* [課題] 美鈴が麻里の部屋に身を寄せる話の文章を、最後の文のあとから書き継ぐこと。

アパートの上の階から水漏れ。すぐに不動産屋の麻里に連絡を
いれる。上の階で工事していた男達は全く自分たちの非を認め
ず、管理人の女性も嫌なら出て行けという。麻里によると
よくあるトラブルだと言うが住む家の無くなった美鈴は麻里に
元々は貴方が紹介した物件なのだから責任を取って部屋に泊め
てくれと言う。仕方なく麻里は自分の住処に連れて行くことに
なる。彼女が住んでいたのはリーロンと呼ばれる場所。
ここに住む日本人は私だけだという。生活が安定するまで
無料で宿を提供する変わりに食事当番と掃除は美鈴に任せる
とのこと。実家がうどん屋である美鈴の料理の腕は確かだった。
麻里の身の上話を聞く。上海に来て3年になるという彼女。
実家は箱根の老舗ホテルを経営し姉がそこを継ぐという。
気軽な身分であり海外に住みたいと思っていた彼女は、用意
出来た金が100万だったために上海に住むことに決めたとの事。
将来に関しては全く考えていないという。
窓から外を眺める美鈴は隣人の母子が喧嘩している姿を目撃
する。

* [データ抜粋]

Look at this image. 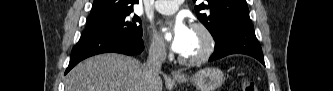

* [解答]
美鈴は翌日から中国語を習いながら就職先を探す。面接を
繰り返すが全く採用されず、営業ならば誰にも負けないという
信念を持って挑むと、ようやく一件社長との面談にこぎ着けた。
会食しながらの面接との事で食事をすると、今までの苦労から
か酒のペーズが上がり要らないことまで語り始めてしまう。
気がつくと町のベンチで寝ていた彼女。そんな時、雑誌で見か
けた三井の姿を目撃し、美鈴は酔ったまま彼女の元へと歩み
寄る。そして何処にもチャンスなど無いじゃないと不躾に
彼女に当たり散らした。それを聞いた三井は逃げるが、思い出
して見ると先日ホテルで花をあげた人であることを思い出した。

翌日美鈴は改めて三井が働く花屋を訪れ文句を言いに行く。
貴方の雑誌での発言はきれいごとばかりであるという。
雑誌が都合の良い発言だけを取り上げたことを説明する三井。
そしてこの町には4万人以上の日本人がおり成功を収めている
人も居れば失敗して帰国する人はその100倍は居ることを告げる。
花束ひとつでビジネスが成功すると考える人には甘過ぎ事を
指摘し、私を責めるのは見当違いであることを告げる。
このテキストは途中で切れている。